Despite the repeated songs, the gameplay doesn’t grow stale. Early on, you simply grasp for high scores, but you eventually encounter tasks like completing a song without making wide arm movements, or missing a specific number of blocks without failing. The campaign also offers a deep challenge, dipping into the extreme difficulties before showing you the finish line. Even if you’ve been playing Beat Saber for months in early access on Vive and Rift, the campaign offers a worthwhile and enjoyable challenge.
You have an assortment of options for tackling songs outside of the campaign. You can do no-fail mode (helpful for learning the more difficult songs), play without arrows on the blocks, or play with single-color blocks. You can also elect to turn on modifiers for score boosts, like playing a song at double speed or making the arrows disappear from the blocks right before you swipe through them. I liked all these modifiers and how they added gameplay variety, which is important considering the small track list.
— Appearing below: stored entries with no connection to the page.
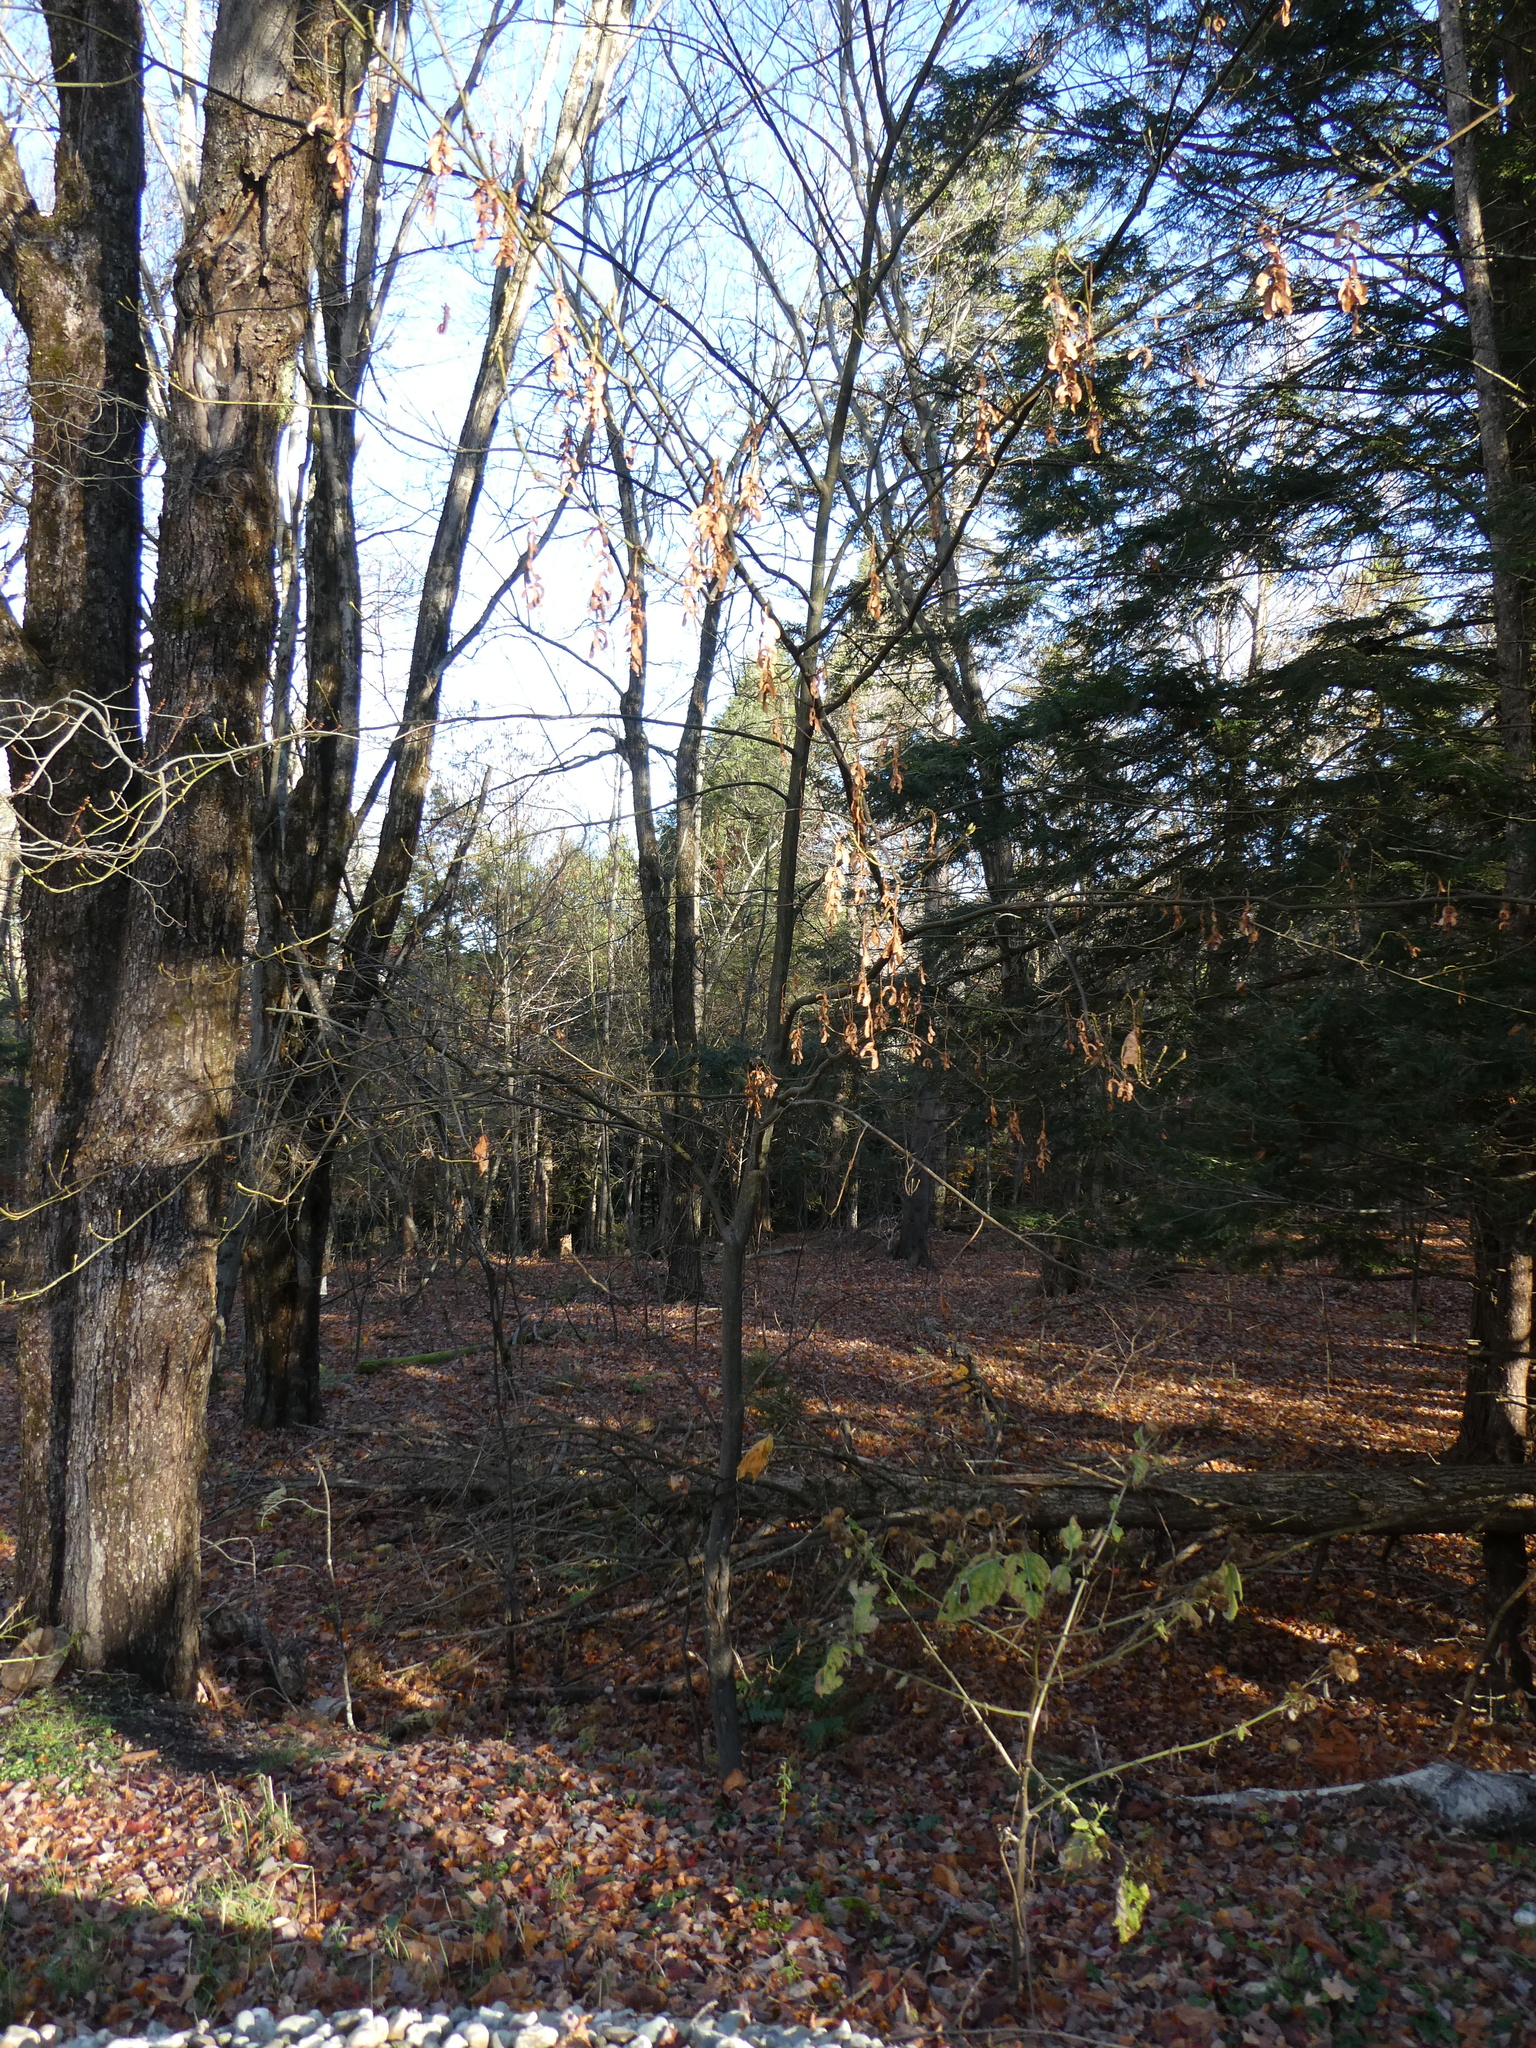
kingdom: Plantae
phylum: Tracheophyta
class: Magnoliopsida
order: Sapindales
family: Sapindaceae
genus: Acer
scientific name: Acer pensylvanicum
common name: Moosewood
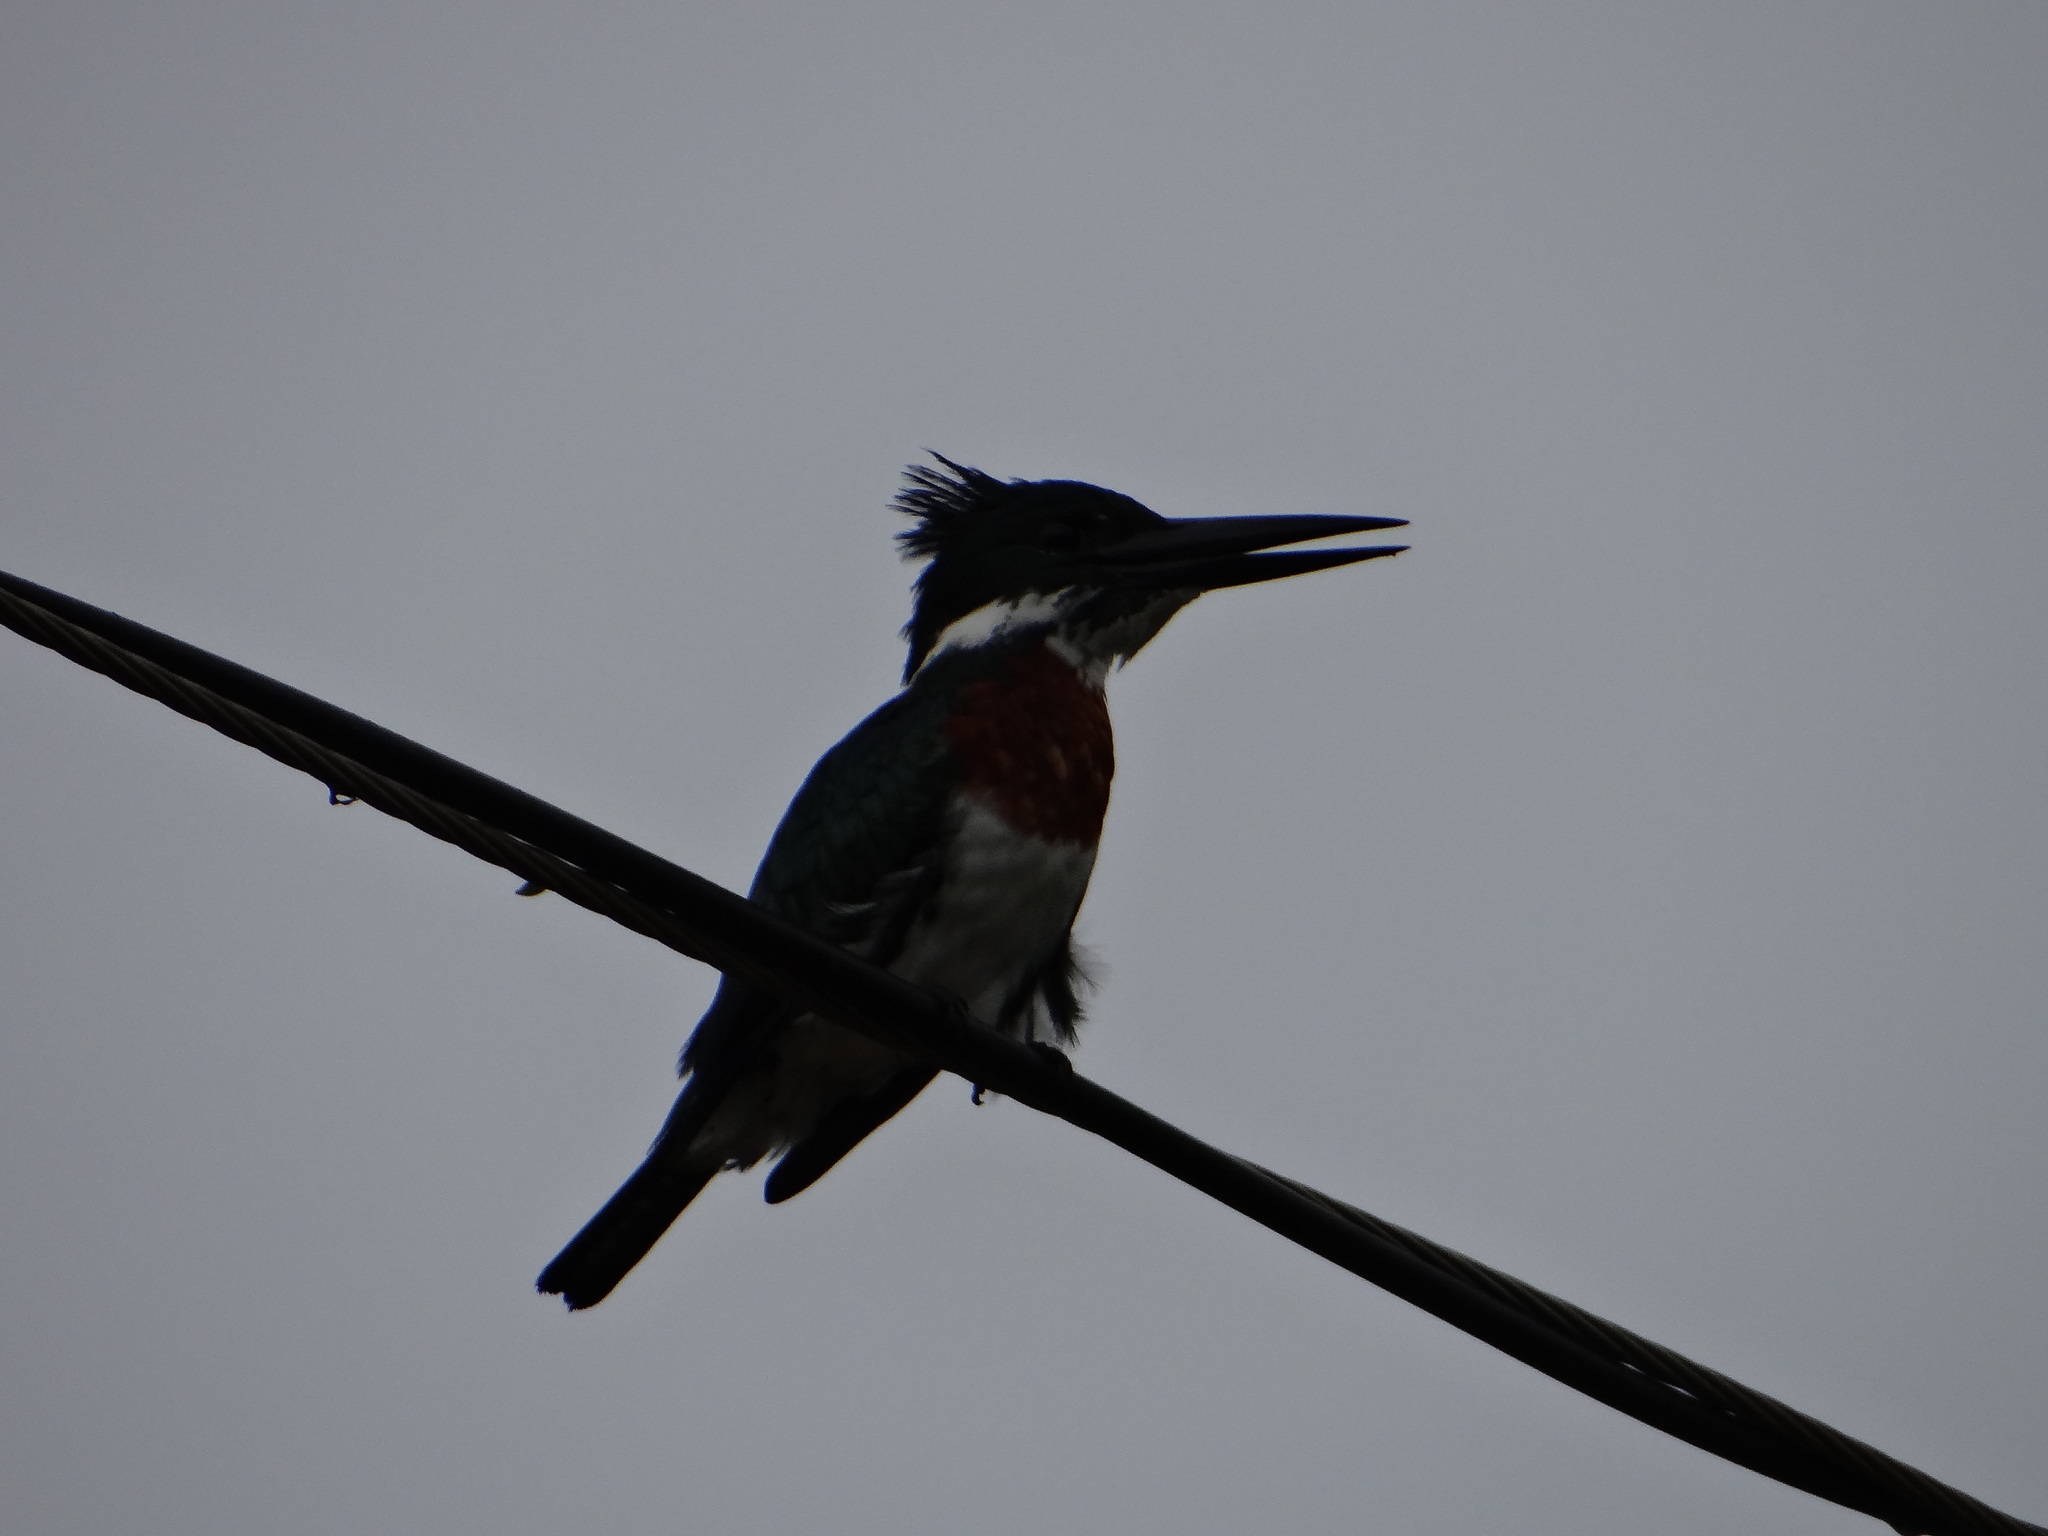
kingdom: Animalia
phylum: Chordata
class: Aves
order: Coraciiformes
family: Alcedinidae
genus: Chloroceryle
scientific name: Chloroceryle amazona
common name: Amazon kingfisher
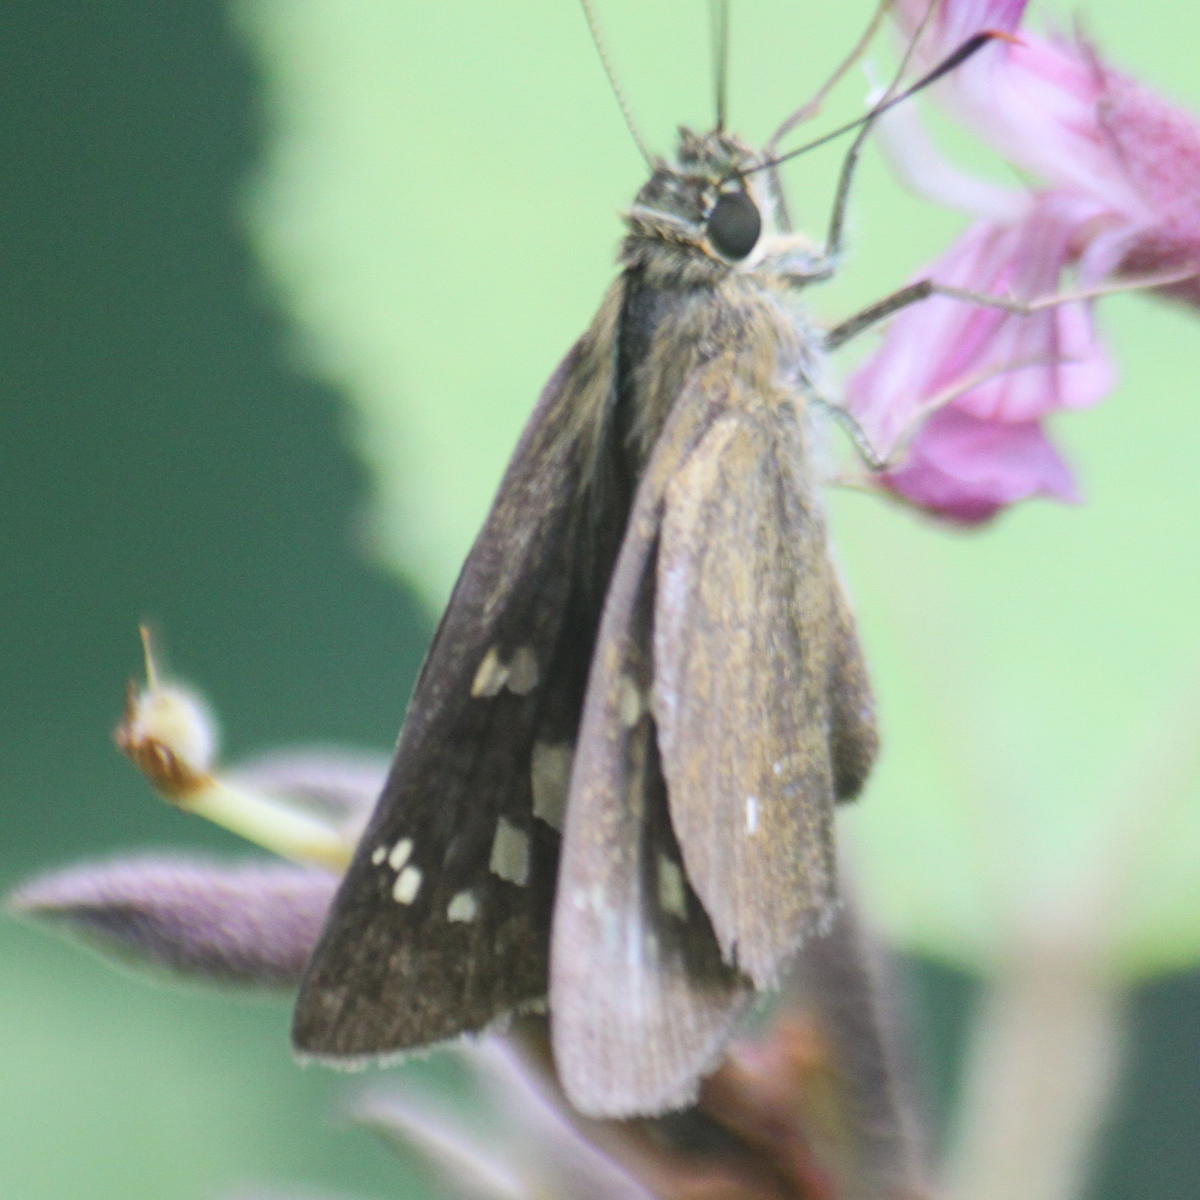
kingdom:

Beat Saber is a must-play for anyone interested in virtual reality, but not for the reasons we typically associate with the platform. It won’t make you crane your neck to take in the majesty of your surroundings, but Beat Saber uses VR to place you into the music and taps into your carnal desire to hit things with swords. Years into its life, the gaming public is still unsure of this new way to play video games, but Beat Saber has the potential to convince skeptics to take another look.
Years into its life, the gaming public is still unsure of virtual reality, but Beat Saber has the potential to convince skeptics to take another look.